Выбрать главу

По конституции дома тяжелый старик Синани не смел заглядывать в комнату молодежи, называвшуюся розовой комнатой. Розовая комната соответствовала диванной из «Войны и мира». Из посетителей розовой комнаты — их было очень немного — мне запомнилась некая Наташа, нелепое и милое созданье. Борис Наумович терпел ее как домашнюю дуру. Наташа была по очереди зсдечкой, эсеркой, православной, католичкой, эллинисткой, теософкой с разными перебоями. От частой перемены убеждений она преждевременно поседела. Будучи эллинисткой, она напечатала роман из жизни Юлия Цезаря на римском курорте Байи, причем Байи поразительно смахивали на Сестрорецк. (Наташа была здорово богата.)

В розовой комнате, как во всякой диванной, происходил сумбур. Из чего составлялся сумбур означенной диванной начала текущего века? Скверные открытки — аллегории Штука и Жукова, «открытка-сказка», словно выскочившая из Надсона, простоволосая, с закрученными руками, увеличенная углем на большом картоне. «Чтецы-декламаторы», всякие «Русские музы» с П. Я. Михайловым и Тарасовым, где мы добросовестно искали поэзии и все-таки иногда смущались. Очень много внимания Марку Твену и Джерому (самое лучшее и здоровое из всего нашего чтенья). Дребедень разных «Анатэм», «Шиповников» и сборников «Знания». Все вечера загрунтованы смутной памятью об усадьбе в Луге, где гости опять на полукруглых диванчиках в гостиной и орудуют сразу шесть бедных теток. Затем еще дневники, автобиографические романы: не достаточно ли сумбура?

Родным человеком в доме Синани был покойный Семен Акимыч Анский, то пропадавший по еврейским делам в Могилеве, то заезжавший в Петербург, ночуя под Щедриным, без права жительства. Семен Акимыч Анский совмещал в себе еврейского фольклориста с Глебом Успенским и Чеховым. В нем одном помещалась тысяча местечковых раввинов — по числу преподанных им советов, утешений, рассказанных в виде притч, анекдотов и т. д. В жизни Семену Акимычу нужен был только ночлег и крепкий чай. Слушатели за ним бегали. Русско-еврейский фольклор Семен Акимыча в неторопливых, чудесных рассказах лился густой медовой струей.
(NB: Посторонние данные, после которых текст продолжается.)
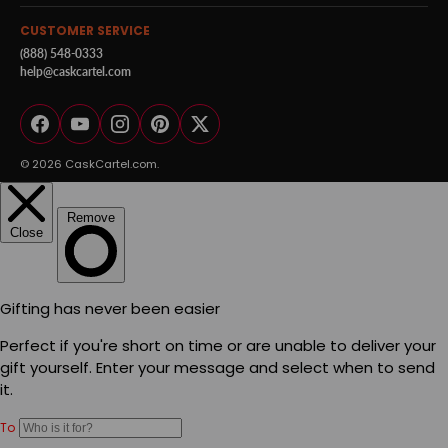
CUSTOMER SERVICE
(888) 548-0333
help@caskcartel.com
Facebook
YouTube
Instagram
Pinterest
Twitter
© 2026
CaskCartel.com
.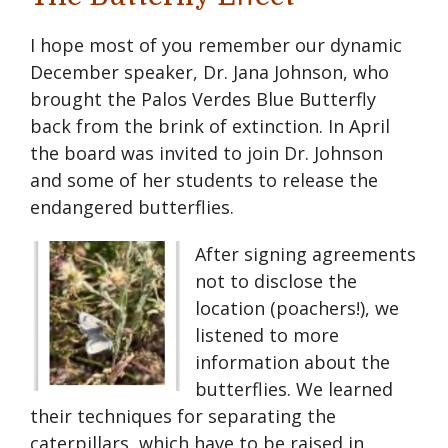
I hope most of you remember our dynamic
December speaker, Dr. Jana Johnson, who
brought the Palos Verdes Blue Butterfly
back from the brink of extinction. In April
the board was invited to join Dr. Johnson
and some of her students to release the
endangered butterflies.
After signing agreements
not to disclose the
location (poachers!), we
listened to more
information about the
butterflies. We learned
their techniques for separating the
caterpillars, which have to be raised in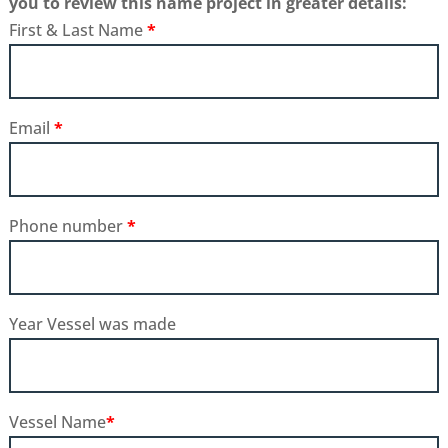
you to review this name project in greater details:
First & Last Name
*
Email
*
Phone number
*
Year Vessel was made
Vessel Name
*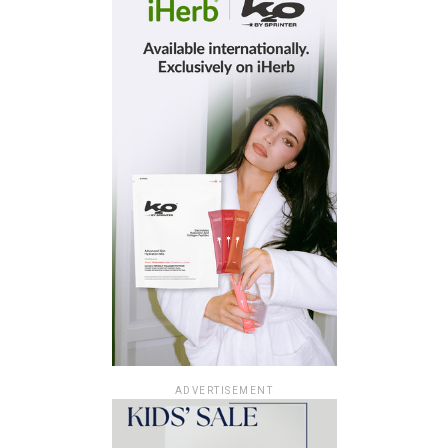
ADVERTISEMENT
Семен Акимыч, еще не старик, дедовски состарился и сутулился от избытка еврейства и народничества: губернаторы, торы, погромы, человеческие несчастья, встречи, лукавейшие узоры общественной деятельности в невероятной обстановке минских и могилевских сатрапий, начертанные как бы искусной гравировальной иглой. Все сохранил, все запомнил Семен Акимыч — Глеб Успенский из талмуд-торы. За скромным чайным столом, с мягкими библейскими движениями, склонив голову набок, он сидел, как еврейский апостол Петр на вечере. В доме, где все тыкались в истукана Михайловского и щелкали аграрный орех-креп-котук, Семен Акимыч казался нежной геморроидальной психеей.

В ту пору в моей голове как-то уживались модернизм и символизм с самой свирепой надсоновщиной и стишками из «Русского богатства». Блок уже был прочтен, включая «Балаганчик», и отлично уживался с гражданскими мотивами и всей этой тарабарской поэзией. Он не был ей враждебен, ведь он сам из нее вышел. Толстые журналы разводили такую поэзию, что от нее уши вяли, а для чудаков, неудачников, молодых самоубийц, для поэтических подпольщиков, очень мало разнившихся от домашних лириков «Русского богатства» и «Вестника Европы», сохранялись преинтереснейшие лазейки.

На Пушкинской, в очень приличной квартире, жил бывший немецкий банкир, по фамилии Гольдберг, редактор-издатель журнальчика «Поэт».

Гольдберг, обрюзглый буржуа, считал себя немецким поэтом и вступал со своими клиентами в следующее соглашение: он печатал их стихи безвозмездно в журнале «Поэт», а за это они должны были выслушивать его, Гольдберга, сочинения немецкую философскую поэму под названием «Парламент насекомых» — по-немецки, а в случае незнания языка — в русском переводе.